Trump met le feu au marché pétrolier
Sous l’effet d’une récession annoncée, le prix du baril de pétrole plonge. Les producteurs de pétrole américains en seront les premières victimes.

Mécaniquement, quand sonne le tocsin sur les marchés financiers, le prix du baril de pétrole dévisse comme les indices boursiers. Les craintes d’un recul de la croissance mondiale engendrent toujours un repli. Mais lorsque pointent des risques de récession, c’est la déroute. La chute est vertigineuse: de 82 dollars à la mi-janvier, le prix du Brent de mer du Nord est tombé à 63 dollars le lundi 7 avril. Soit 23% de baisse depuis le retour de Donald Trump à la Maison-Blanche, dont 14% sur la seule dernière semaine. Une seule raison : la guerre des droits de douane déclenchée par les Etats-Unis contre le monde entier.
La réplique de la Chine, annonçant un relèvement réciproque des taxes sur l’importation de produits américains, ne laisse planer aucun doute sur la brutalité du bras de fer qui se profile entre ces deux géants du commerce international. Aussi, les pays importateurs d’hydrocarbures auraient tort de se réjouir trop vite de la déconfiture sur le marché pétrolier. Compte tenu de l’amplitude de la baisse, les anticipations de récession sont fortes. Et aucune économie n’a intérêt à un écroulement de la croissance mondiale, même avec un baril bon marché.

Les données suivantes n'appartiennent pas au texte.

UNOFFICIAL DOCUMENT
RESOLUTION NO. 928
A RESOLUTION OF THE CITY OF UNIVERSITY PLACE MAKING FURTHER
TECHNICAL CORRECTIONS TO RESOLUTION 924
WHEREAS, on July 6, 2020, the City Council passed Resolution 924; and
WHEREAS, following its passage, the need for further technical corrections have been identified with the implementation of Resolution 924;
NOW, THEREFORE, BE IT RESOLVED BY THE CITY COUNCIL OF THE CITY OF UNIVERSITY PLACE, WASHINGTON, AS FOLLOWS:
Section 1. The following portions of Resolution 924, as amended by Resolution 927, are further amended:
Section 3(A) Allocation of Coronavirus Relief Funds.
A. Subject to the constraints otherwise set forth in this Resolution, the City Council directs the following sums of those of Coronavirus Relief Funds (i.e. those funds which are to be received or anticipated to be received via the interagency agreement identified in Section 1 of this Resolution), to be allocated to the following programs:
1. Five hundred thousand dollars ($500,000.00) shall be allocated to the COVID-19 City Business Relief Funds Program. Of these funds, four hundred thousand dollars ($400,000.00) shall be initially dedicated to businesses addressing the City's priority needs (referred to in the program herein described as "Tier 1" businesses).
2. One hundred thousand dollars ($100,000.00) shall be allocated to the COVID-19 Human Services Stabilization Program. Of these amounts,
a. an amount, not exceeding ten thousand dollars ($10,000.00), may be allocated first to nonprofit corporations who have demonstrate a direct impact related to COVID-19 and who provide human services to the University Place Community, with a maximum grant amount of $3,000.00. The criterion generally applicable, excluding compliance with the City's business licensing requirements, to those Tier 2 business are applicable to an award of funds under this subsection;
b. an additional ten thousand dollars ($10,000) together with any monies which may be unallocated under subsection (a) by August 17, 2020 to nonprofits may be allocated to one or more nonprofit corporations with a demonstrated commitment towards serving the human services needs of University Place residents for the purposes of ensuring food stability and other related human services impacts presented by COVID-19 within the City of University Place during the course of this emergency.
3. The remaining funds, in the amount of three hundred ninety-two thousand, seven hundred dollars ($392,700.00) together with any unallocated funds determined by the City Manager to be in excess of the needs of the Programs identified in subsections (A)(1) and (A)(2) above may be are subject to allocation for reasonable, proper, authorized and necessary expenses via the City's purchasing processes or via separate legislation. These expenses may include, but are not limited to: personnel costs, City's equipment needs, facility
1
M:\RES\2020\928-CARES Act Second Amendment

Les États-Unis eux-mêmes sont pénalisés. Leur industrie pétrolière, redevenue première mondiale avec 19 millions de barils produits par jour, pâtit de coûts d’extraction trois fois plus élevés que ceux des pays du Moyen-Orient, et même dix fois plus qu’en Arabie saoudite. Sur le marché international, les producteurs américains ne disposent pas des mêmes marges de manoeuvre que leurs concurrents du Golfe Persique. Ils souffriront plus qu’eux de la chute du prix du baril.
Une incertitude extrême règne sur les marchés. Car, à ce stade, l’OPEP qui réunit douze des plus gros producteurs mondiaux et assure 35% des volumes, a prévu d’augmenter sa production de plus de 411.000 barils/jour le mois prochain. Une décision contre-intuitive ! Mais cette perspective risque d’être complètement reconsidérée.

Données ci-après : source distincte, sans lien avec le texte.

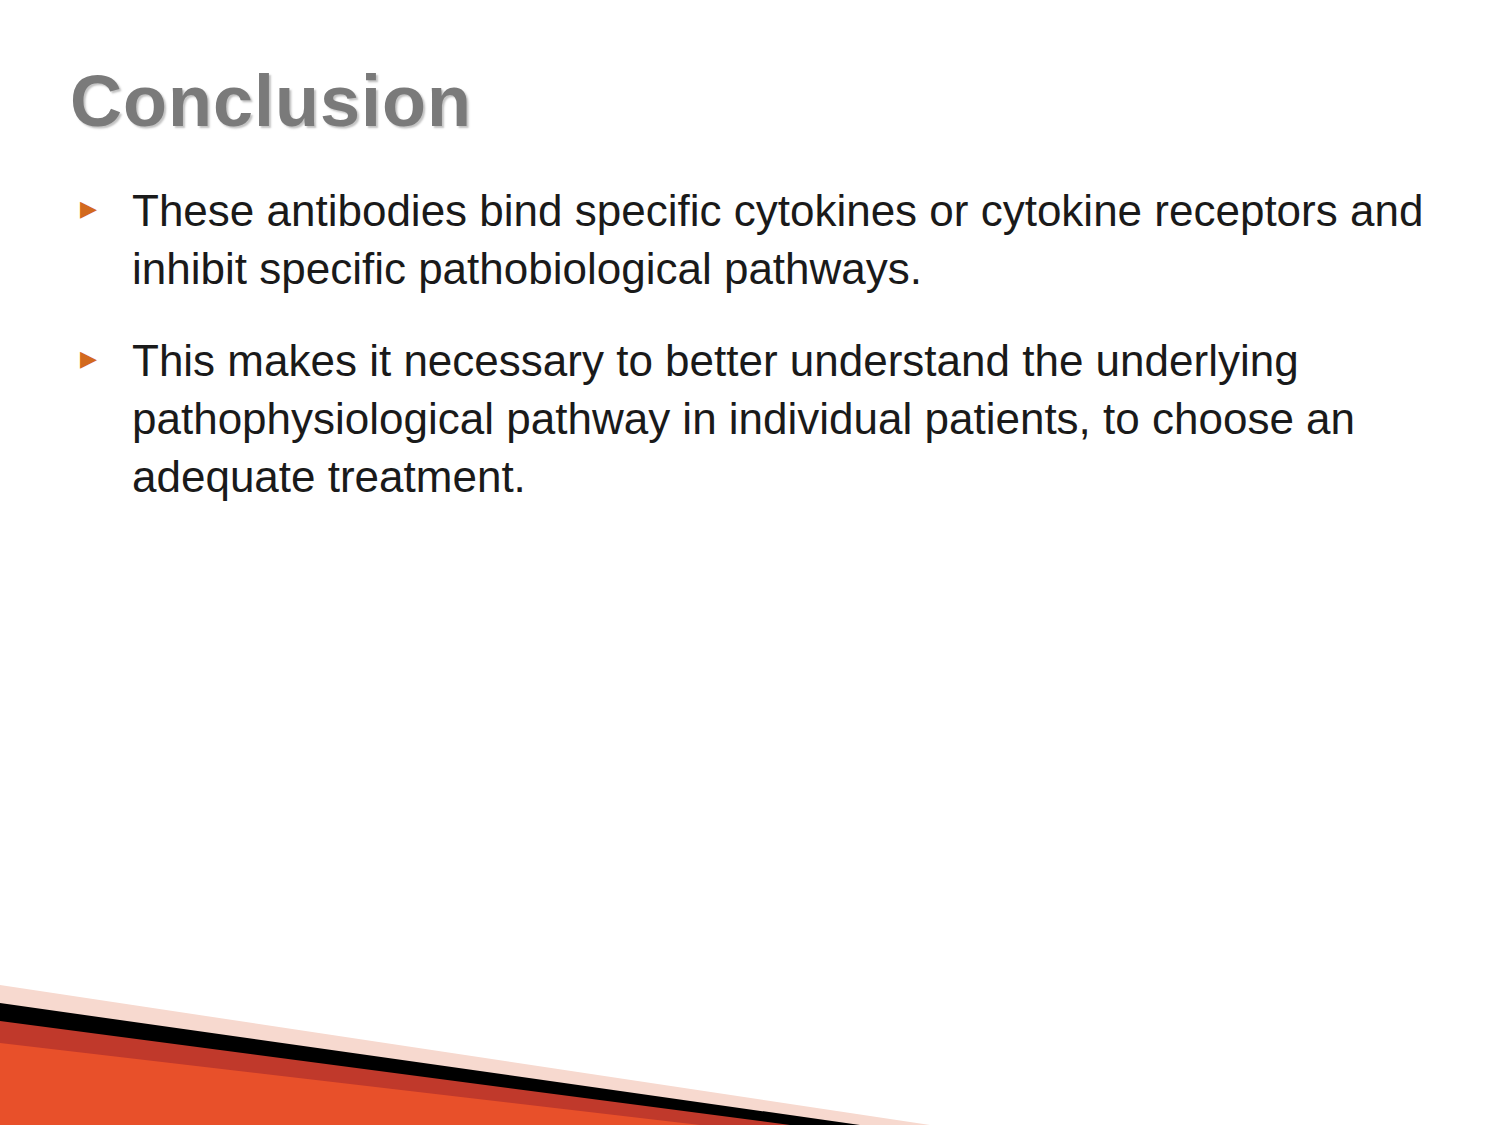Conclusion
These antibodies bind specific cytokines or cytokine receptors and inhibit specific pathobiological pathways.
This makes it necessary to better understand the underlying pathophysiological pathway in individual patients, to choose an adequate treatment.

L’équation est subtile. Les pays producteurs n’ont pas intérêt à trop ouvrir les robinets du pétrole afin maintenir les cours à un niveau élevé qui leur assure un maximum de revenus. A ce titre, lorsque le prix du baril est à la baisse, les pays de l’OPEP ont l’habitude d’abaisser leurs quotas de production afin de réduire l’offre et, par-là, de soutenir les cours. Mais à l’inverse, s’ils veulent ralentir la transition énergétique dans les pays consommateurs et entretenir leur dépendance aux énergies fossiles, les pays producteurs n’ont pas intérêt à favoriser une hausse des cours qui rendrait les énergies alternatives plus intéressantes.

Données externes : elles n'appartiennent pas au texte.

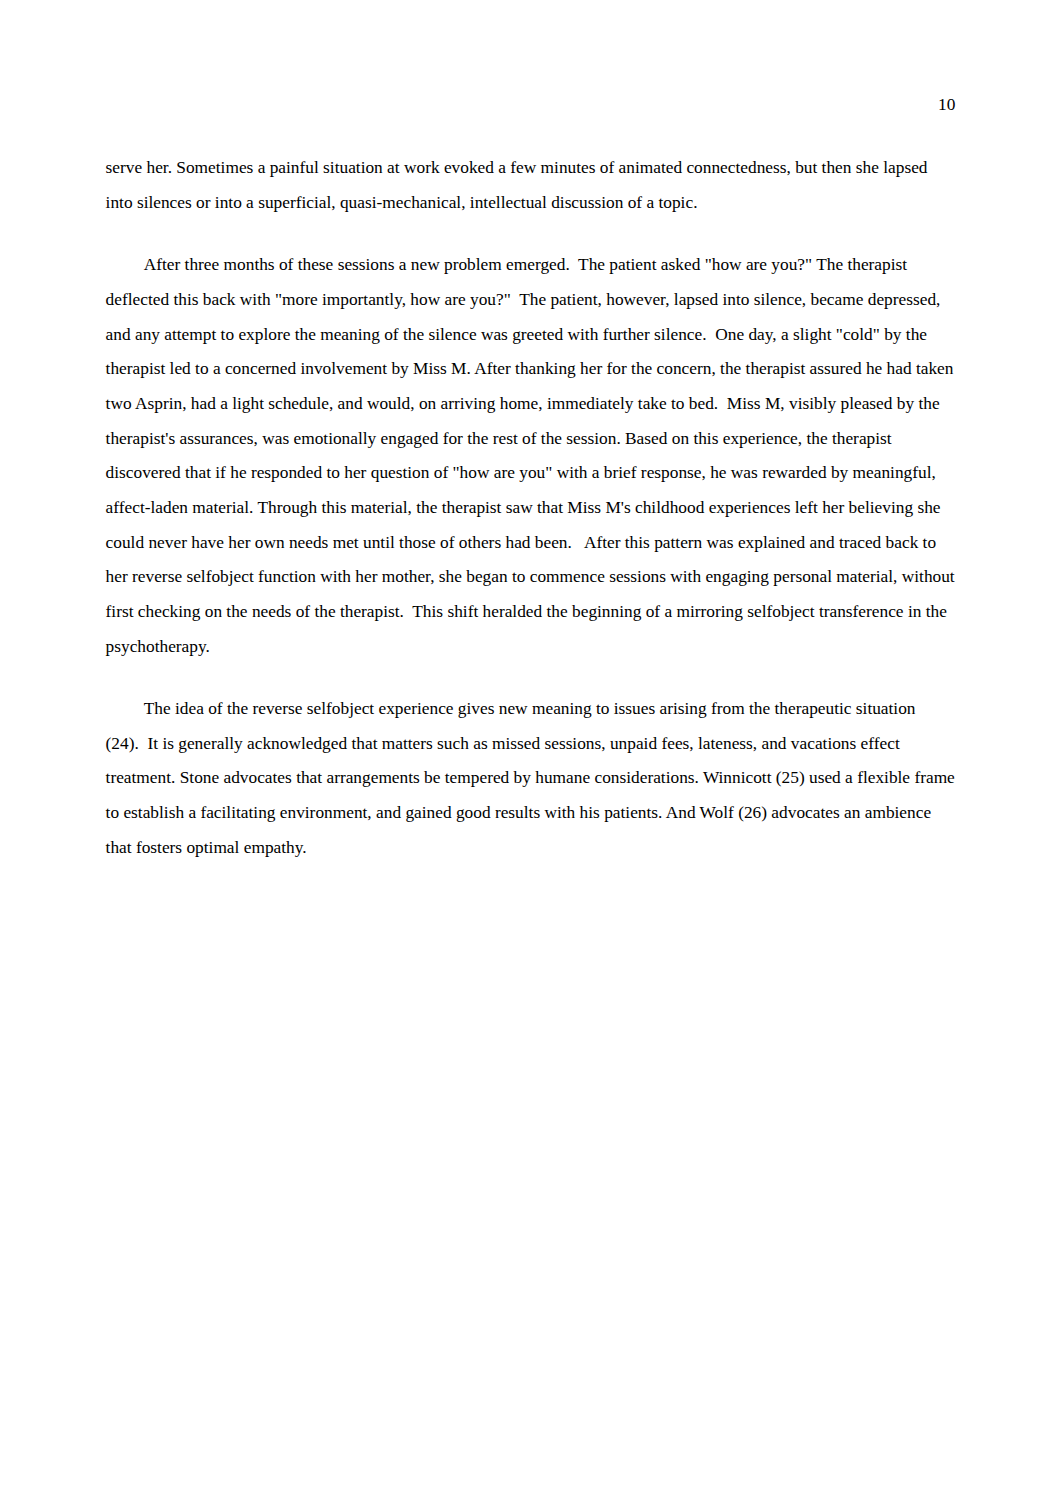10
serve her. Sometimes a painful situation at work evoked a few minutes of animated connectedness, but then she lapsed into silences or into a superficial, quasi-mechanical, intellectual discussion of a topic.
After three months of these sessions a new problem emerged. The patient asked "how are you?" The therapist deflected this back with "more importantly, how are you?" The patient, however, lapsed into silence, became depressed, and any attempt to explore the meaning of the silence was greeted with further silence. One day, a slight "cold" by the therapist led to a concerned involvement by Miss M. After thanking her for the concern, the therapist assured he had taken two Asprin, had a light schedule, and would, on arriving home, immediately take to bed. Miss M, visibly pleased by the therapist's assurances, was emotionally engaged for the rest of the session. Based on this experience, the therapist discovered that if he responded to her question of "how are you" with a brief response, he was rewarded by meaningful, affect-laden material. Through this material, the therapist saw that Miss M's childhood experiences left her believing she could never have her own needs met until those of others had been. After this pattern was explained and traced back to her reverse selfobject function with her mother, she began to commence sessions with engaging personal material, without first checking on the needs of the therapist. This shift heralded the beginning of a mirroring selfobject transference in the psychotherapy.
The idea of the reverse selfobject experience gives new meaning to issues arising from the therapeutic situation (24). It is generally acknowledged that matters such as missed sessions, unpaid fees, lateness, and vacations effect treatment. Stone advocates that arrangements be tempered by humane considerations. Winnicott (25) used a flexible frame to establish a facilitating environment, and gained good results with his patients. And Wolf (26) advocates an ambience that fosters optimal empathy.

En outre, si les producteurs qui forent le sous-sol américain ne peuvent suivre la baisse du prix du baril compte tenu de coûts d’extraction plus élevés, leurs concurrents de l’OPEP peuvent en profiter pour reconquérir des parts de marché. Ces-derniers pourraient donc laisser filer dans l’immédiat une offre mondiale qui serait surabondante. Ceci explique pourquoi l’OPEP, après avoir abaissé ses plafonds de production, s’apprêterait à les déverrouiller. Mais quelle sera in fine la stratégie dans le contexte de récession et de marché en berne?
Pour les automobilistes français, pas de miracle à attendre. Les pétroliers répercuteront la baisse, mais pas avant une quinzaine de jours et de toute façon modérément, le prix du produit n’intervenant que pour le tiers du prix à la pompe à cause du poids des taxes. En revanche, pour la transition énergétique qui ne progresse que péniblement, ce recul du prix du baril ne va pas dans le sens des nécessaires incitations à une économie plus verte. Un point positif : la Russie, troisième producteur mondial, va être affectée dans son effort de guerre par ce repli du prix du baril. D’autant qu’elle doit déjà consentir de fortes ristournes pour trouver des débouchés qui s’affranchissent des mesures de rétorsion dont elle fait l’objet.